Tasks =>
- a) Does the text about Snoopy agree with each of these statements? For each, answer yes or no and quote the deciding words. (i) Snoopy's short novels are eventually published. (ii) Snoopy's doghouse is shown to be bigger on the inside than the outside. (iii) Snoopy first appeared upright on his hind legs in 1952.
- b) Sum up the text about Snoopy in two sentences.
- c) Write what follows in the text about Snoopy, picking up after its final sentence.

[Reading text — start]

Snoopy is an innocent and good-natured beagle who is prone to imagining fantasy lives, including being an author, a college student known as "Joe Cool" and a World War One flying Ace. All of the character's fantasies have a similar formula: Snoopy pretends to be something, and fails. His short "novels" are never published, and he is consistently shot down by his imaginary enemy. Schulz said of Snoopy's character in a 1997 interview: "He has to retreat into his fanciful world in order to survive. Otherwise, he leads kind of a dull, miserable life. I don't envy dogs the lives they have to live."
Snoopy cannot talk, so his thoughts are shown in thought balloons. In the animated Peanuts films and television specials, Snoopy's thoughts are not verbalized; his moods are instead conveyed through growls, sobs, laughter, and monosyllabic utterances such as "bleah" or "hey" as well as through pantomime. The only exceptions are in the animated adaptions of the musicals "You're a Good Man, Charlie Brown" and "Snoopy!!! The Musical" in which Snoopy's thoughts are verbalized by Robert Towers and Cameron Clarke respectively.
Snoopy's doghouse defies physics, and is shown to be bigger on the inside than the outside. It is also his "airplane."
Snoopy appeared on the October 4, 1950 strip, two days after the first strip. On March 16, 1952, his thoughts were first shown in a thought balloon. Snoopy first appeared upright on his hind legs on January 9, 1956, when he was shown ice-skating across a frozen lake.

[Reading text — finish]
[Given entries — start]

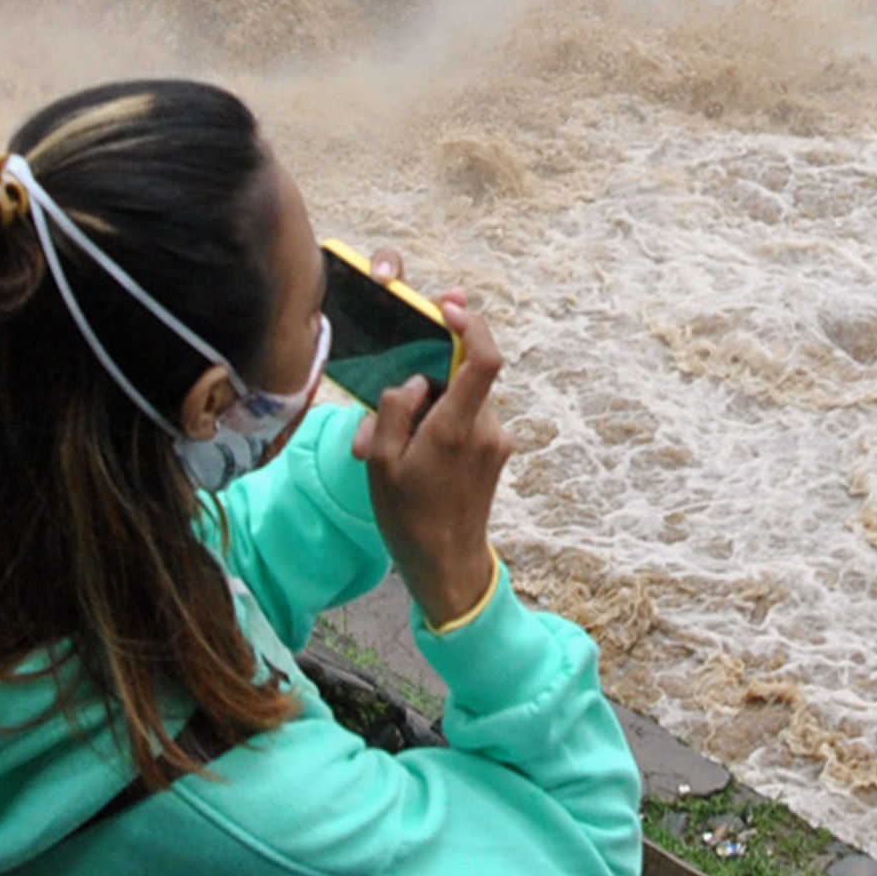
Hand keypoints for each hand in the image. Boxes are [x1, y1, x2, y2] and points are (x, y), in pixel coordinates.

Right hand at [358, 298, 504, 628]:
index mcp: (456, 429)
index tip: (449, 310)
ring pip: (463, 399)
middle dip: (430, 378)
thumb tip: (413, 382)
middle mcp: (485, 429)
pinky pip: (469, 420)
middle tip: (396, 409)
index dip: (472, 325)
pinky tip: (420, 458)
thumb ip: (394, 411)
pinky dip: (444, 425)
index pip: (484, 359)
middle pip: (464, 376)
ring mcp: (496, 441)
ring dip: (434, 407)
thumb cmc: (409, 518)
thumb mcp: (379, 464)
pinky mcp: (497, 452)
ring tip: (400, 448)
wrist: (448, 565)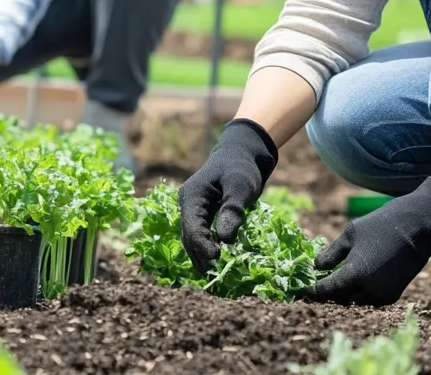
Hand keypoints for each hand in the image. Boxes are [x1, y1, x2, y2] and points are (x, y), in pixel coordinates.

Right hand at [178, 118, 278, 274]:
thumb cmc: (241, 167)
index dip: (202, 245)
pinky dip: (206, 251)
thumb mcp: (241, 185)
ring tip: (214, 275)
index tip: (216, 259)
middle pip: (188, 237)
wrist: (243, 154)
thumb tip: (225, 239)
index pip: (191, 226)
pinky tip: (216, 265)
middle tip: (215, 275)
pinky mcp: (203, 217)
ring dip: (201, 257)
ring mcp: (193, 212)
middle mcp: (188, 205)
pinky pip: (201, 237)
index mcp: (192, 195)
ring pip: (192, 240)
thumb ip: (232, 210)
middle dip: (200, 256)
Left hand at [304, 178, 430, 306]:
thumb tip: (316, 267)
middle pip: (338, 301)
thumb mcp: (350, 233)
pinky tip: (354, 282)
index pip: (325, 291)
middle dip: (326, 295)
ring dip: (344, 296)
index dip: (312, 292)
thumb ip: (331, 253)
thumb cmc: (381, 225)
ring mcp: (380, 296)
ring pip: (354, 302)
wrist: (418, 229)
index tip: (301, 291)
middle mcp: (366, 290)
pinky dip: (360, 294)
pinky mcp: (392, 296)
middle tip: (316, 287)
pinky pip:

[Given entries — finish]

Answers by item =>
- a)
(i) No: "His short "novels" are never published"
(ii) Yes: "is shown to be bigger on the inside than the outside"
(iii) No: "Snoopy first appeared upright on his hind legs on January 9, 1956"

- b) Snoopy is a good-natured beagle who imagines fantasy lives, such as an author, "Joe Cool" and a World War One flying Ace, and he always fails at them. He cannot talk, so his thoughts are shown in thought balloons, and he first appeared in the strip on October 4, 1950.

- c)
Relationship with other Peanuts characters
Despite his history of conflicted loyalties and his occasionally disdainful attitude toward Charlie Brown (he can never remember Charlie Brown's name and thinks of him as "that round-headed kid"), Snoopy has shown himself steadfastly loyal to his current owner. He joined Charlie Brown in walking out of a game of Ha-Ha Herman when Peppermint Patty crudely insulted Charlie Brown (though she was unaware that Charlie Brown was within earshot). He also helped Charlie Brown recover his autographed baseball when a bully had taken it and was challenging Charlie Brown to fight him for it. When Charlie Brown has to stop dedicating himself to making Snoopy happy, Snoopy replies, "Don't worry about it. I was already happy."
Snoopy frequently tries to kiss Lucy on the cheek, which Lucy, who is afraid of dog germs, thoroughly hates. These actions have occasionally resulted in Lucy really hurting Snoopy.
Snoopy often tries to steal Linus' blanket, resulting in them fighting in slapstick fights in which Snoopy often loses.
Lila was Snoopy's owner before Charlie Brown. He visited her in the film Snoopy Come Home.
Snoopy is usually depicted as having seven siblings, five of whom appear at some point in the strip: Andy, Belle, Marbles, Olaf, and Spike. Most often seen is Spike, who lives in the desert (near the real-life location of Needles, California).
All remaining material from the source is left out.